**本文:**

╔══

そこで当方の場合には、強度屈折異常眼の場合には、
裸眼で遠方や近方にある光点を見てもらって、
自覚的な交代カバーテストをすることにより、
かなり正確に眼位のずれを定量的に測定するということをしています。
(これは光点を相当ぼやけて見ていても、
その動きを見るのにはさほど障害にはならないことから可能となるテスト方法です)
今回の●●様の場合、裸眼での自覚的交代カバーテストにおいて、
光点はわずかに左右に動く感じがするとおっしゃいましたが、
上下には動きを認められませんでした。
ゆえに、屈折測定や度数処方において必要となるほどの
上下方向の眼位異常はないものと判断しました。
それから屈折検査に入るのですが、眼科とは違ってわれわれ眼鏡店の屈折検査は、
そのほとんどが眼鏡矯正を目的としたものです。

╚══

**データ欄:**
╔══

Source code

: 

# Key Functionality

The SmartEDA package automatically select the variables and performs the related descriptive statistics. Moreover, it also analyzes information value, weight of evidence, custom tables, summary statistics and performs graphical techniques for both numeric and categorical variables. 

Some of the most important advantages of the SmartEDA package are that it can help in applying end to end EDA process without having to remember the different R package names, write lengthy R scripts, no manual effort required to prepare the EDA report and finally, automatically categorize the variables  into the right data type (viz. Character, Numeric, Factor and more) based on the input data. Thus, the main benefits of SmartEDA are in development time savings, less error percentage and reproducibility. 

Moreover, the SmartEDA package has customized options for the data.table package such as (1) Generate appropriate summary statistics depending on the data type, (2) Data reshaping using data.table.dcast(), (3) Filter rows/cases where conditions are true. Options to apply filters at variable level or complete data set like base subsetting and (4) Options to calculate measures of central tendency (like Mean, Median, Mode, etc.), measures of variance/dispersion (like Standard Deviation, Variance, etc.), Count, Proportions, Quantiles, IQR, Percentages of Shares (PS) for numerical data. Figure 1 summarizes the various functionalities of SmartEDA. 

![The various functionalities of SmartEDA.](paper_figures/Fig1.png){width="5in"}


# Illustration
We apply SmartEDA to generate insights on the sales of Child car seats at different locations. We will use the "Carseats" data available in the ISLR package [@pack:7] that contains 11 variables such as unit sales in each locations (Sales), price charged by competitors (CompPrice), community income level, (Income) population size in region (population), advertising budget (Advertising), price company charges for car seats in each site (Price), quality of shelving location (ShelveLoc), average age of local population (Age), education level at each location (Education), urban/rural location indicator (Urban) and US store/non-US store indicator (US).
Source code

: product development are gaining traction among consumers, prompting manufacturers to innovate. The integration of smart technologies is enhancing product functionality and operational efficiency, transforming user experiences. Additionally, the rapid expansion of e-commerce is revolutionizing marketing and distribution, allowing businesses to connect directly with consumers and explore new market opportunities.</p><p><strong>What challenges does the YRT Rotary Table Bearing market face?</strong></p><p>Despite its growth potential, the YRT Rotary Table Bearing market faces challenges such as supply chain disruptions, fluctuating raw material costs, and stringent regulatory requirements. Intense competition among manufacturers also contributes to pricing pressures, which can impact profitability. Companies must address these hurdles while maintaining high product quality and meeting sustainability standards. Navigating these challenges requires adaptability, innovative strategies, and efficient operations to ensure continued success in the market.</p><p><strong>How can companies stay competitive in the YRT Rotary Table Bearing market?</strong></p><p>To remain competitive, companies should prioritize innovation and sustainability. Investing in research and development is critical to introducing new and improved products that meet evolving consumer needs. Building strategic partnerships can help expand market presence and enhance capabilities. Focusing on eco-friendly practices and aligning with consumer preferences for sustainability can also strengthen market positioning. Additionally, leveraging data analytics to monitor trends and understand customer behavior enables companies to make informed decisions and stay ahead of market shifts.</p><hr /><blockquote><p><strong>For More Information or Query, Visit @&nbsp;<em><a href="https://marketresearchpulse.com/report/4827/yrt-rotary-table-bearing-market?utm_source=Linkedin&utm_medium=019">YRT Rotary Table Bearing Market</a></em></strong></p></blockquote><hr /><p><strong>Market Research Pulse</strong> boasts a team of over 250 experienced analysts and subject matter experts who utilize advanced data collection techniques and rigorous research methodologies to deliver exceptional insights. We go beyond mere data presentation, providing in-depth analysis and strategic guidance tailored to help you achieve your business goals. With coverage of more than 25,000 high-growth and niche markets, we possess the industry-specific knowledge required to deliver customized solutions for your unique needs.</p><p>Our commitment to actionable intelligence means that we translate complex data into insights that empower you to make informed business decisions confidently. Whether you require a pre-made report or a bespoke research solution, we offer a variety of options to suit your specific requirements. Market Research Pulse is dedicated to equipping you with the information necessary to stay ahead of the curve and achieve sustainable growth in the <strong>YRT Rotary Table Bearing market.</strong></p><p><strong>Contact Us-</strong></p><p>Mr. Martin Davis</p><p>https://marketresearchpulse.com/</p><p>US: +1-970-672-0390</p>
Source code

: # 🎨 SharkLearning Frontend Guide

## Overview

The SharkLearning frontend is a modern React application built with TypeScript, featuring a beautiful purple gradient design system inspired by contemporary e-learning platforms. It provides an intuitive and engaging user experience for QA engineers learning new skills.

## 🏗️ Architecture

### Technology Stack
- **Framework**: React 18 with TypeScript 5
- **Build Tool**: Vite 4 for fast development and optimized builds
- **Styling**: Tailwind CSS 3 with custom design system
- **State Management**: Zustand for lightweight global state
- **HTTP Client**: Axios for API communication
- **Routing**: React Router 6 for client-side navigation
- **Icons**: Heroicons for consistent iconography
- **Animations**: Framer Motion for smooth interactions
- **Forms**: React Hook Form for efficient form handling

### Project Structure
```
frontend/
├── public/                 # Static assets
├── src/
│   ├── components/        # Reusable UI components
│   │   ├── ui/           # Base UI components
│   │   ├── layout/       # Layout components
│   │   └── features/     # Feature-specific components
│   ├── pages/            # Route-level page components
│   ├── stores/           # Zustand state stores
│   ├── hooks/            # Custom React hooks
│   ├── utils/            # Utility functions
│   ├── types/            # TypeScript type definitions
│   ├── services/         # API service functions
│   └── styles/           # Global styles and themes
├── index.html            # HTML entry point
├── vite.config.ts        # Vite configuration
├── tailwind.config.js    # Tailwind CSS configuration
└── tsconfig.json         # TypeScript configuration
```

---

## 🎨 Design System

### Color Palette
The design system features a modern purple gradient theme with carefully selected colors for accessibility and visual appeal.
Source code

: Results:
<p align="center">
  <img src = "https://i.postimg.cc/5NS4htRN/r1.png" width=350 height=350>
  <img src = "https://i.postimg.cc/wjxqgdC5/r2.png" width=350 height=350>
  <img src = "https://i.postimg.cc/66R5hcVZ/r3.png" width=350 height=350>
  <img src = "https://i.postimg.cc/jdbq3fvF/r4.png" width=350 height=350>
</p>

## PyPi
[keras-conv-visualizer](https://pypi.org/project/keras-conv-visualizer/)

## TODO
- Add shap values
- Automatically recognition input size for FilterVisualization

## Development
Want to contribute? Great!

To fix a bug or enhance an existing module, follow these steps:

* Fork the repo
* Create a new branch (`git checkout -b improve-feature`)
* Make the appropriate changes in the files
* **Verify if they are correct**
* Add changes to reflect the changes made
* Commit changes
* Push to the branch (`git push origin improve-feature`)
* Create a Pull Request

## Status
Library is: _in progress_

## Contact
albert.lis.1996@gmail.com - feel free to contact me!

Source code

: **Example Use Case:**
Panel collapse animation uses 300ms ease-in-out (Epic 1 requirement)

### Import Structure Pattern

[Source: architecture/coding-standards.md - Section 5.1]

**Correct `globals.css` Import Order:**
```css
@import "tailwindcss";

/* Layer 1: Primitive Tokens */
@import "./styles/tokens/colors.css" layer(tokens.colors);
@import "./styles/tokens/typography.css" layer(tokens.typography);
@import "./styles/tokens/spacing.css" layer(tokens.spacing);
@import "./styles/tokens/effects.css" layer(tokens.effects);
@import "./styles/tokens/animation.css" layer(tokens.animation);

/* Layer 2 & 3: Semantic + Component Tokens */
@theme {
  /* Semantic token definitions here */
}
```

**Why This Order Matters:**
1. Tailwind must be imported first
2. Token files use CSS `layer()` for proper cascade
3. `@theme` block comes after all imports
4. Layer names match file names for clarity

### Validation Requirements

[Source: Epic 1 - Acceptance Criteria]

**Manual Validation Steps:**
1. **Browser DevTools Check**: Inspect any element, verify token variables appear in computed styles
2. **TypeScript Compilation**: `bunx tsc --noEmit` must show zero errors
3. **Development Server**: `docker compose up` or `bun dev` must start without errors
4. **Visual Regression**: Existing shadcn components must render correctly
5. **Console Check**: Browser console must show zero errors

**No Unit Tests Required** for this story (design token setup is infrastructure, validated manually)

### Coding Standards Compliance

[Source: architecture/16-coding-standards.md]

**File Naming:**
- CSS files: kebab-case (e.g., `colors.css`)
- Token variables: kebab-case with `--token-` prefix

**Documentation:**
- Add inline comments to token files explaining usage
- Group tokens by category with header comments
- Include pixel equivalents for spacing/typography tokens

╚══

**課題 A:** 本文の「そこで当方の場合には、強度屈折異常眼の場合には、」から「その動きを見るのにはさほど障害にはならないことから可能となるテスト方法です)」までの部分を、一字一句変えずに書き写してください。
**課題 B:** 本文にある次の一文を英語に訳してください。「それから屈折検査に入るのですが、眼科とは違ってわれわれ眼鏡店の屈折検査は、そのほとんどが眼鏡矯正を目的としたものです。」

**課題の解答 A:**
そこで当方の場合には、強度屈折異常眼の場合には、
裸眼で遠方や近方にある光点を見てもらって、
自覚的な交代カバーテストをすることにより、
かなり正確に眼位のずれを定量的に測定するということをしています。
(これは光点を相当ぼやけて見ていても、
その動きを見るのにはさほど障害にはならないことから可能となるテスト方法です)

**課題の解答 B:** Then we move on to the refraction test; unlike those at an ophthalmology clinic, the refraction tests we perform at an eyeglass store are almost all intended for correction with eyeglasses.